THINGS TO DO —
(1) Turn the stretch of the listing from the line containing "(vea Luc. 22:33). Sin em" through the end of the listing into a numbered list, leaving out any blank lines.
(2) Pick up the text on InfMAE, the infrared foundation model, right where it stops and keep writing.

SELECTED TEXT —

[Start of section]

InfMAE: A Foundation Model in the Infrared Modality¶

Conference: ECCV 2024
arXiv: 2402.00407
Code: None
Area: Self-Supervised Learning / Infrared Vision
Keywords: Infrared Foundation Model, Masked Autoencoder, Information-Aware Masking, Multi-Scale Encoder, Self-Supervised Pre-training

TL;DR¶

This paper proposes InfMAE, the first foundation model designed specifically for the infrared modality. By constructing the Inf30 dataset with 300,000 infrared images, and designing an information-aware masking strategy along with a multi-scale encoder, the proposed method outperforms existing state-of-the-art approaches in three downstream tasks: infrared semantic segmentation, object detection, and small object detection.

Background & Motivation¶

Infrared imaging utilizes thermal radiation emitted by objects, offering indispensable advantages under adverse environments such as low-light condition, complete darkness, and smoke, and is widely deployed in fields like autonomous driving, surveillance, and military reconnaissance. However, the current infrared vision community faces two core challenges:

Lack of Infrared Foundation Models: While foundation models exist for other modalities (e.g., MAE, DINO, and BEiT for visible light; VideoMAE for video; Scale-MAE for remote sensing; Point-M2AE for point clouds), there is no dedicated foundation model for the infrared modality. Direct transfer of visible-light MAE models to infrared tasks yields suboptimal results due to significant domain discrepancies.

[End of section]

SUPPLIED RECORDS —
[Start of section]

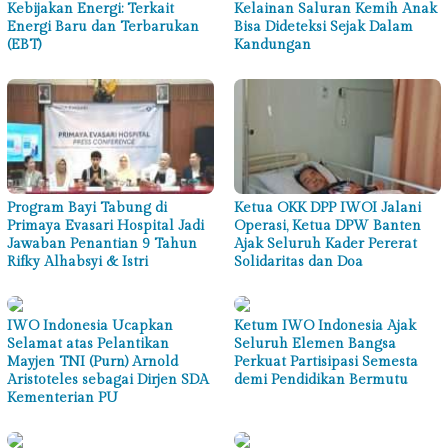
Kebijakan Energi: Terkait
Kelainan Saluran Kemih Anak
Energi Baru dan Terbarukan
Bisa Dideteksi Sejak Dalam
(EBT)
Kandungan
Program Bayi Tabung di
Ketua OKK DPP IWOI Jalani
Primaya Evasari Hospital Jadi
Operasi, Ketua DPW Banten
Jawaban Penantian 9 Tahun
Ajak Seluruh Kader Pererat
Rifky Alhabsyi & Istri
Solidaritas dan Doa
IWO Indonesia Ucapkan
Ketum IWO Indonesia Ajak
Selamat atas Pelantikan
Seluruh Elemen Bangsa
Mayjen TNI (Purn) Arnold
Perkuat Partisipasi Semesta
Aristoteles sebagai Dirjen SDA
demi Pendidikan Bermutu
Kementerian PU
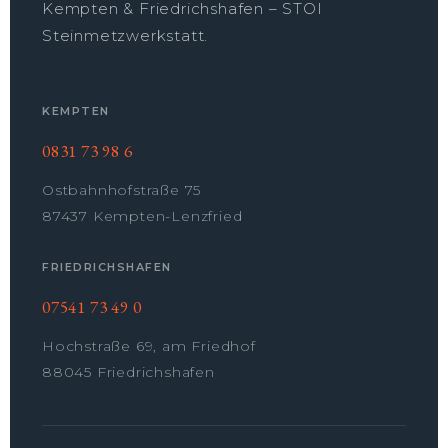
Kempten & Friedrichshafen – STOI
Steinmetzwerkstatt.
KEMPTEN
0831 73 98 6
Ostbahnhofstraße 75
87437 Kempten-Lenzfried
FRIEDRICHSHAFEN
07541 73 49 0
Hochstraße 69, am Friedhof
88045 Friedrichshafen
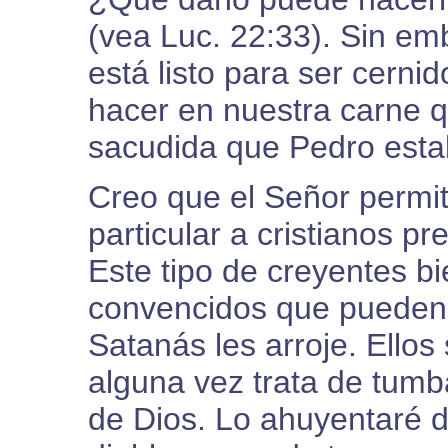
(vea Luc. 22:33). Sin em
está listo para ser cern
hacer en nuestra carne q
sacudida que Pedro esta
Creo que el Señor permi
particular a cristianos p
Este tipo de creyentes b
convencidos que pueden 
Satanás les arroje. Ellos
alguna vez trata de tumb
de Dios. Lo ahuyentaré d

[End of section]

REPLIES —
(1)
1. (vea Luc. 22:33). Sin em
2. está listo para ser cern
3. hacer en nuestra carne q
4. sacudida que Pedro esta
5. Creo que el Señor permi
6. particular a cristianos p
7. Este tipo de creyentes b
8. convencidos que pueden 
9. Satanás les arroje. Ellos
10. alguna vez trata de tumb
11. de Dios. Lo ahuyentaré d

(2)
Intrinsic Characteristics of Infrared Images: - Low Information Capacity: Infrared images lack fine texture and rich color details. Analysis of information entropy reveals that the mean entropy of Inf30 is 6.44, compared to 7.19 for ImageNet-1K. - Co-temperature Status of Target and Background: Objects like crosswalks and utility poles often exhibit temperatures close to their surrounding environments, making them nearly indiscernible in infrared images. - Direct application of the vanilla random masking (as in MAE) results in too many masked blocks falling on uninformative regions, which is detrimental to representation learning.

Lack of Large-Scale Infrared Datasets: Existing datasets in the infrared domain are relatively small in scale with single-scene settings, failing to support effective foundation model pre-training.

These three limitations collectively drive the design of InfMAE: a dedicated dataset, a tailored masking strategy, and an adapted model architecture.

Method¶

Overall Architecture¶

InfMAE consists of three core components: 1. Mask Block Generation Module: Employs an information-aware masking strategy to prioritize the preservation of information-rich regions. 2. Multi-Scale Encoder Module: Implements a hybrid CNN-Transformer architecture to generate multi-scale features. 3. Infrared Decoder Module: Aggregates multi-scale representations for image reconstruction.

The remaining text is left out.